Pelatih kepala Silver Streaks Delton Schoates mengenang Najee sebagai gadis energik yang langsung jatuh cinta dengan permainan tersebut.
“Dia senang menjadi bagian dari tim. “Banyak tim yang kami mainkan jatuh cinta dengan anak kecil yang lucu ini saat naik dan turun lapangan,” kata Pelatih Schoates. “Terkadang dia memakai bajunya terbalik dan itu menjadi ciri khasnya.”
Asisten pelatih Everette Schoates memuji kemampuan Najee dalam belajar dan memimpin.
“Dia selalu mempunyai keinginan untuk belajar dan tidak ada yang tidak dia coba lakukan,” katanya. “Najee telah menjadi pemain-pelatih. Dia dapat melatih tim, mengatur pertemuan tim, menetapkan batas waktu, mengetahui permainan, dan mengetahui aturan setiap permainan.”
Ketika luka bakar di kaki kirinya terinfeksi pada usia sembilan tahun, yang mengakibatkan bagian bawah kakinya diamputasi, Najee menolak membiarkan kemunduran ini memperlambatnya. Sebaliknya, ia memperluas aktivitas atletiknya dan menjadi atlet multi-olahraga yang berpartisipasi dalam bola basket kursi roda, sepak bola kursi roda, bola tangan kursi roda, dan atletik kursi roda.
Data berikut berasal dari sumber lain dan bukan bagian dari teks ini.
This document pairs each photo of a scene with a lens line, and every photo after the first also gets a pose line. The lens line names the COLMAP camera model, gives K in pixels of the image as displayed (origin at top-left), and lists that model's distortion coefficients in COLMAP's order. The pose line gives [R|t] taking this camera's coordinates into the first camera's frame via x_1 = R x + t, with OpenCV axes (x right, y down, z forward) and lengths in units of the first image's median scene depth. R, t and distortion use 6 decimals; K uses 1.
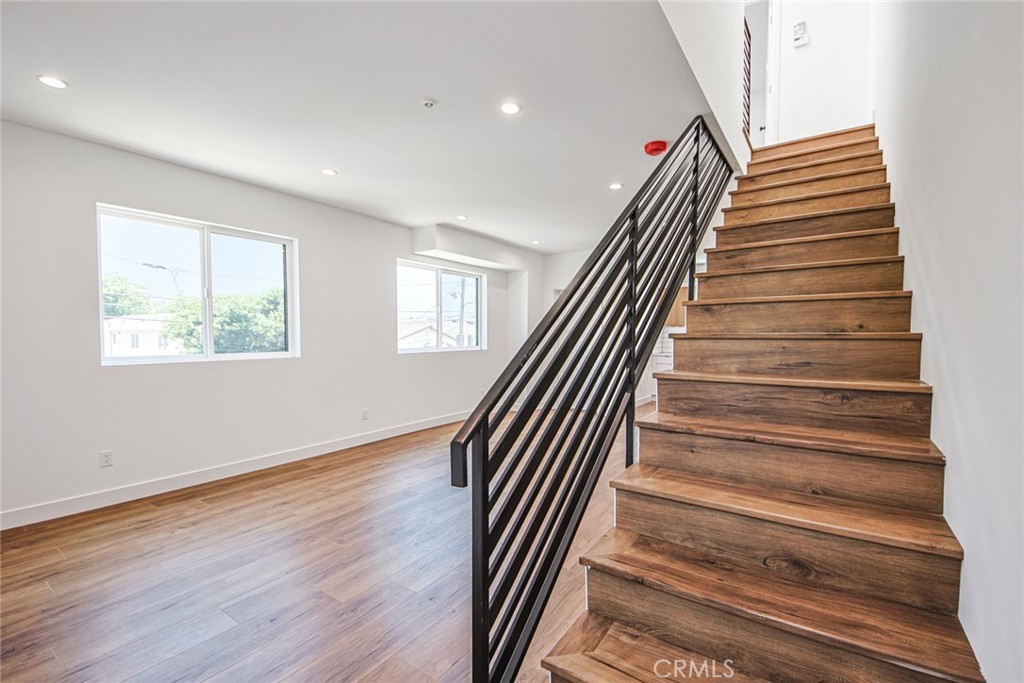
lens RADIAL K [[432.0, 0, 517.9], [0, 432.0, 350.9], [0, 0, 1]] dist [0.027802, -0.022016]
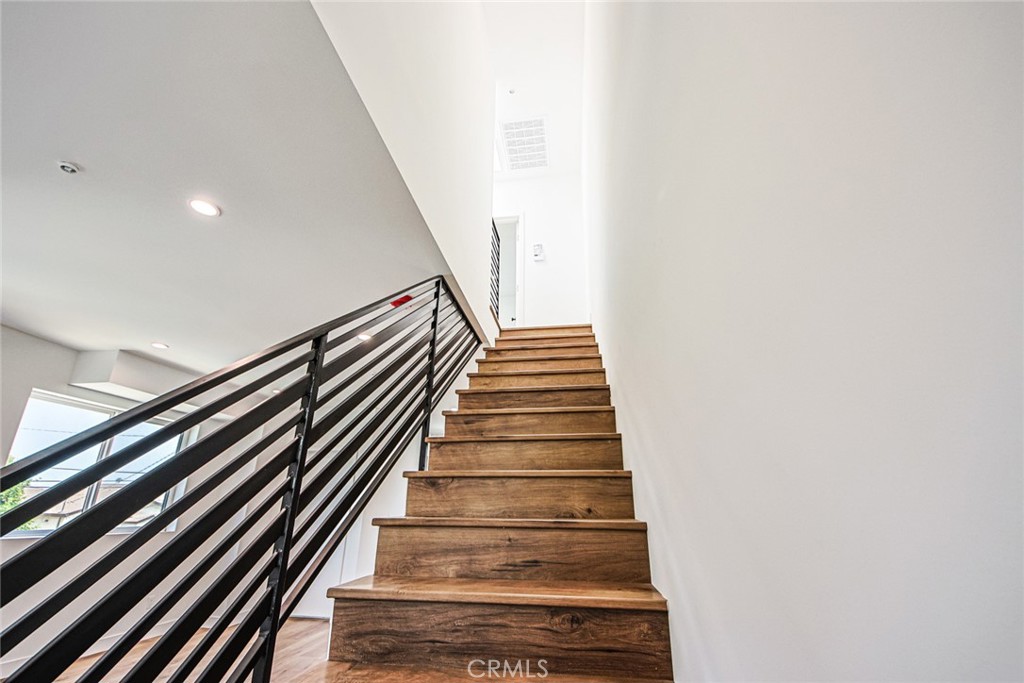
lens RADIAL K [[432.0, 0, 509.7], [0, 432.0, 360.5], [0, 0, 1]] dist [0.027802, -0.022016]
pose [[0.891994, 0.149339, 0.426666, 0.162256], [0.009757, 0.937274, -0.348456, -0.025506], [-0.451941, 0.314984, 0.834586, 0.180030]]
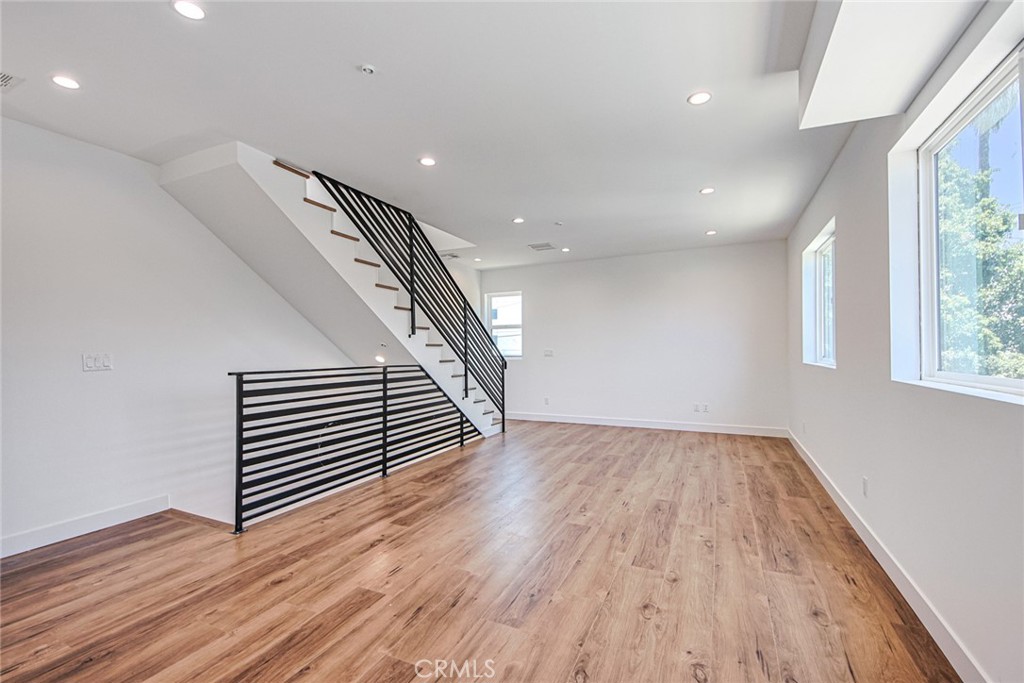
lens RADIAL K [[432.0, 0, 513.4], [0, 432.0, 346.7], [0, 0, 1]] dist [0.027802, -0.022016]
pose [[-0.985734, 0.004848, -0.168238, 0.291714], [-0.000671, 0.999464, 0.032733, -0.079130], [0.168307, 0.032379, -0.985203, 2.564928]]
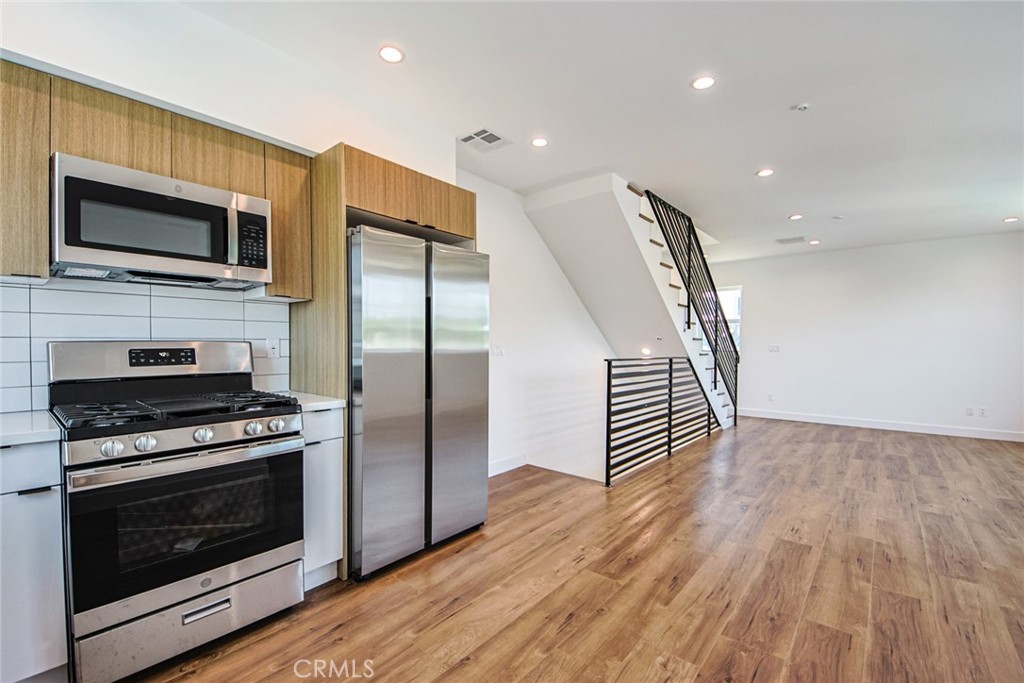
lens RADIAL K [[432.0, 0, 511.6], [0, 432.0, 346.6], [0, 0, 1]] dist [0.027802, -0.022016]
pose [[-0.994697, -0.007630, 0.102565, 0.906870], [-0.003104, 0.999017, 0.044219, -0.076105], [-0.102802, 0.043666, -0.993743, 2.740412]]
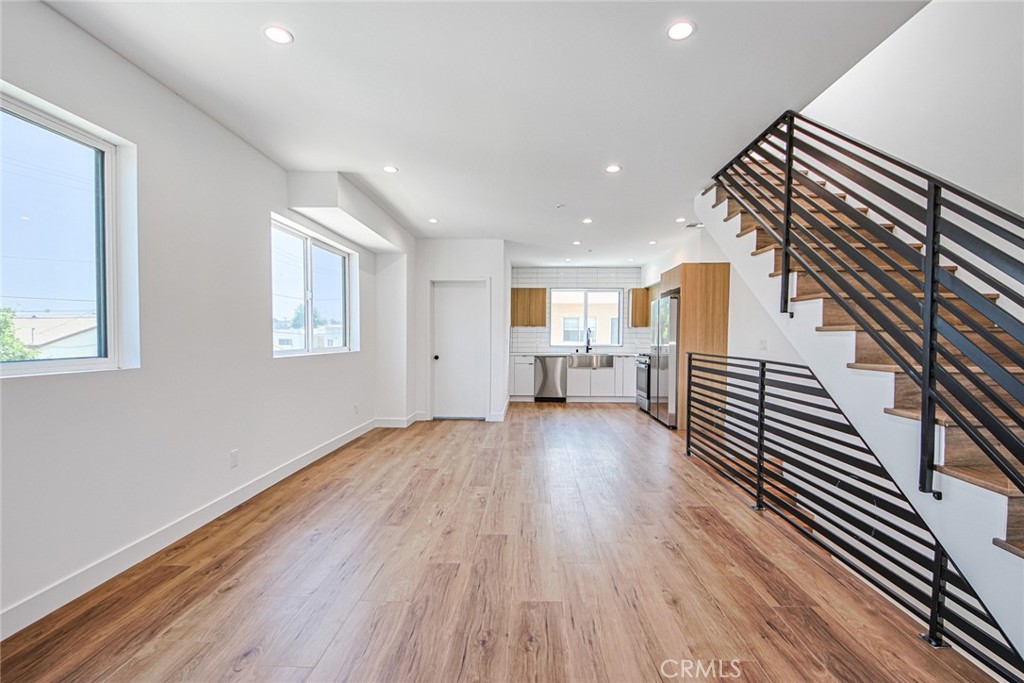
lens RADIAL K [[445.9, 0, 516.2], [0, 445.9, 352.3], [0, 0, 1]] dist [-0.003905, -0.001904]
pose [[0.840888, -0.014737, 0.541009, -0.629873], [0.016407, 0.999864, 0.001735, 0.003041], [-0.540961, 0.007417, 0.841015, 0.451903]]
Penampilannya yang luar biasa dalam bola tangan kursi roda menarik perhatian tim bola tangan kursi roda nasional AS. Diundang untuk mencoba, Najee masuk dalam daftar 10 orang, menjadi pemain termuda di tim. Pada bulan September, ia melakukan perjalanan bersama tim ke Mesir untuk berkompetisi di Kejuaraan Bola Tangan Kursi Roda Dunia Federasi Bola Tangan Internasional (IHF). Najee dan tim pulang dengan membawa medali perak, yang pertama bagi timnas.
“Saya benar-benar bersenang-senang membantu tim saya dan menyemangati mereka ketika saya berada di bangku cadangan,” katanya.
Najee, seorang siswa junior di Sekolah Menengah Grayson di Gwinnett County, berencana untuk kuliah dan melanjutkan karir atletiknya. Dia sedang mempertimbangkan Universitas Auburn, Universitas Alabama dan Universitas Wisconsin-Whitewater. Setelah kuliah, ia bercita-cita untuk mencoba tim bola basket kursi roda putra AS dan terus bermain untuk tim bola tangan nasional.
Najee berharap prestasinya menginspirasi orang lain menghadapi tantangan serupa.
“Jangan biarkan siapa pun mengatakan Anda tidak bisa melakukan sesuatu,” katanya. “Cobalah dan jangan menyerah.”
Dengan tekad dan semangat yang luar biasa, Najee Smothers tidak hanya mengatasi rintangan: ia menginspirasi orang lain untuk melakukan hal yang sama, membuktikan bahwa tidak ada impian yang mustahil tercapai.